- **TEXT SHOWN**:

=== Section Start ===

# Effects of Alcohol



## CaptainMyCaptain (Sep 19, 2010)

We all know that alcohol can cause us to do things out of the ordinary. My question is this: Do you do things while under the influence that you have never thought of doing and would never do ordinary? Or do you simply act out fantasies and do things that you wanted to do, but couldn't without the aid of alcohol?


----------



## misspuppy (Sep 19, 2010)

:rofl::rofl::rofl: you just opened a whole lotta books in my house.... i plead the 5th on this one


----------



## Braelynn21203 (Oct 4, 2010)

Ahaha, I will answer this one simply. 

Yes.


----------



## Mom6547 (Jul 13, 2010)

Recovering alcoholic here. There IS an element of losing inhibition to alcohol consumption. But the more you become addicted the more it warps your perception of things. So you do look at things weirdly and then react to them weirdly. 

Prior to recognizing my problem, I remember starting fights with my husband only to say to myself the next day what the HELL was I thinking?!? 

Never do ordinarily... absolutely.


----------



## Idontknownow (Sep 30, 2010)

I never get that feeling like I could do anything I normally wouldn't do. But I don't really drink past a buzz...


----------

=== Section End ===

- **INFORMATION**:
=== Section Start ===

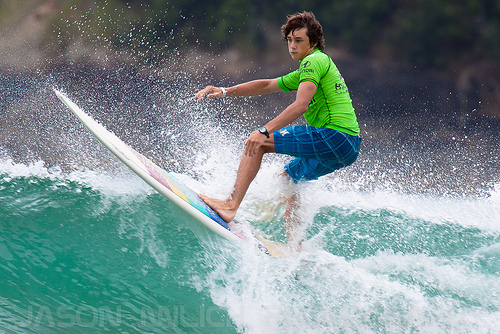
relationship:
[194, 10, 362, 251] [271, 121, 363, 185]
male wearing shorts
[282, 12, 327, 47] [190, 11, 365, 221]
hair on head of male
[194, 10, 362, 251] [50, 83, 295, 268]
male riding on a board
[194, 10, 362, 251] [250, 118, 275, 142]
male wearing a watch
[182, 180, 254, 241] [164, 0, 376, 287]
foot on leg of man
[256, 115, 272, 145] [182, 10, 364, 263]
watch on wrist of person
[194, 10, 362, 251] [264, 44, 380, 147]
male wearing a shirt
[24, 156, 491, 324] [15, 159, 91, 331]
wave in ocean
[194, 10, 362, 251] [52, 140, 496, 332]
male riding wave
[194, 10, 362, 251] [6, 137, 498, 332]
male overcoming wave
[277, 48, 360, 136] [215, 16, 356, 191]
green shirt on surfer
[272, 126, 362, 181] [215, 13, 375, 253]
shorts on surfer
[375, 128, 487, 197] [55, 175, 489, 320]
spray off wave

=== Section End ===

- **PROBLEM DETAILS**: Print the passage from the forum thread on alcohol above, starting at the words "We all know" and ending after "misspuppy (Sep 19, 2010)".

- **WRITTEN SOLUTION**:
We all know that alcohol can cause us to do things out of the ordinary. My question is this: Do you do things while under the influence that you have never thought of doing and would never do ordinary? Or do you simply act out fantasies and do things that you wanted to do, but couldn't without the aid of alcohol?


----------



## misspuppy (Sep 19, 2010)